Our tour of the mission grounds started with a short film.  The film told a grievous story.  On November 29, 1947, a group of Cayuse attacked Whitman’s mission.  The Cayuse killed 13 people, including the Whitmans, and held 53 other people hostage for a time.

The attack was sparked by a confluence of circumstances.  Because of the Oregon trail, the number of white settlers coming to Cayuse land dramatically increased.  Whites brought diseases like measles to which the Cayuse had no immunity.  Whitman was a doctor.  Although he treated whites and Indians, about half the Cayuse and nearly all of their children died.  Mortality among white settlers was far less.

As a spiritual and medical practitioner, Whitman was viewed as something like a white medicine man.  He was held responsible for the sickness and death ravaging the Cayuse people.  They felt compelled to defend their way of life by stamping out the Whitmans and those with them.

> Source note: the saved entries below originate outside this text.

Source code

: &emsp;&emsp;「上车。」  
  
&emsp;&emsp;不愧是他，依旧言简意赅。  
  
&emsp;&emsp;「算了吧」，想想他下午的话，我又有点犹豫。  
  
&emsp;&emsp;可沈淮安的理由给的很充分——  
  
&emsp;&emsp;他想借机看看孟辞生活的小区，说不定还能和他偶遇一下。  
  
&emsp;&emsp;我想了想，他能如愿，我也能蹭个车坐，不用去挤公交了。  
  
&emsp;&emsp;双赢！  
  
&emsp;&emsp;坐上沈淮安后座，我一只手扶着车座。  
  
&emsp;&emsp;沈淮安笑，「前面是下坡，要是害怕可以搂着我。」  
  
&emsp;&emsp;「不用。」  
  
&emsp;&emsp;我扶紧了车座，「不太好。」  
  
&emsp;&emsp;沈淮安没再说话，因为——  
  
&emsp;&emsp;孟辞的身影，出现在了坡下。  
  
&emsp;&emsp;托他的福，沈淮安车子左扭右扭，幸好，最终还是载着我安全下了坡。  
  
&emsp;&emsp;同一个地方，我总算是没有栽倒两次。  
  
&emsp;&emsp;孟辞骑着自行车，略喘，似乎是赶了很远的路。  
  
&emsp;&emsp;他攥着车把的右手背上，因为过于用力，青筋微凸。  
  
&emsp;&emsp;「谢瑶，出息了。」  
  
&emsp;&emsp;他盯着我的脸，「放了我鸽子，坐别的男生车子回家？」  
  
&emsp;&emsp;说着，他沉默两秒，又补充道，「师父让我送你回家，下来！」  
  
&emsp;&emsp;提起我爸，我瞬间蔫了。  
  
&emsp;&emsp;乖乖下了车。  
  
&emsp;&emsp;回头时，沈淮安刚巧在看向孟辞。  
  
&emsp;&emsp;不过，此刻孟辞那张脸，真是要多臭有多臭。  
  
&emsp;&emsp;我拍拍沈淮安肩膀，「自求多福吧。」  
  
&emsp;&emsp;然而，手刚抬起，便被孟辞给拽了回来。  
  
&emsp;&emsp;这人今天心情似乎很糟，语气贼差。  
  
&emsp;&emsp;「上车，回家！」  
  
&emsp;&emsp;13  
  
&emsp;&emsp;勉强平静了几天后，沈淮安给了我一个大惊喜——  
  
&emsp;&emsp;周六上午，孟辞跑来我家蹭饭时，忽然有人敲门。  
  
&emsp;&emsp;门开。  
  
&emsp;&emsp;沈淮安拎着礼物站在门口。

After the film, I didn’t entirely know what to think so I asked the Lord what He thought.  The Lord said, “It was tragic for everyone involved.”  That is how I’ve decided to view the events of the Whitman mission: one of many sad acts in the theater of this fallen world.

Whenever human behavior leaves a trail of wreckage, we want to assign blame.  This is a natural but mixed instinct.  There is something of a desire for justice in it.  We want to set things right by finding out who’s wrong.  The other side is a desire to deflect blame, to make someone else the focus of all sinfulness, including our own.  This is no surprise; after violating God’s command in the garden of Eden, the very next thing Adam and Eve did was play the blame game (Gen. 3:12-13).  Blaming is as much a part of the fallen world as disease and murder.

The blame game is a favorite pastime of society today.  Everyday some new grief saddens, shocks, or angers people.  My wife and I talk about the lynch mob mentality that grips social media all to often.  I’m glad the torches and pitchforks are virtual, but the indignation is all too real.

God is love and showed His love when Jesus laid down His life for us (1 John 3:16, 4:16).  One reason Jesus died was to atone for or cover our sins (1 John 4:10).  In other words, Jesus took the blame we deserved.  What a contrast Christ is to everything we are.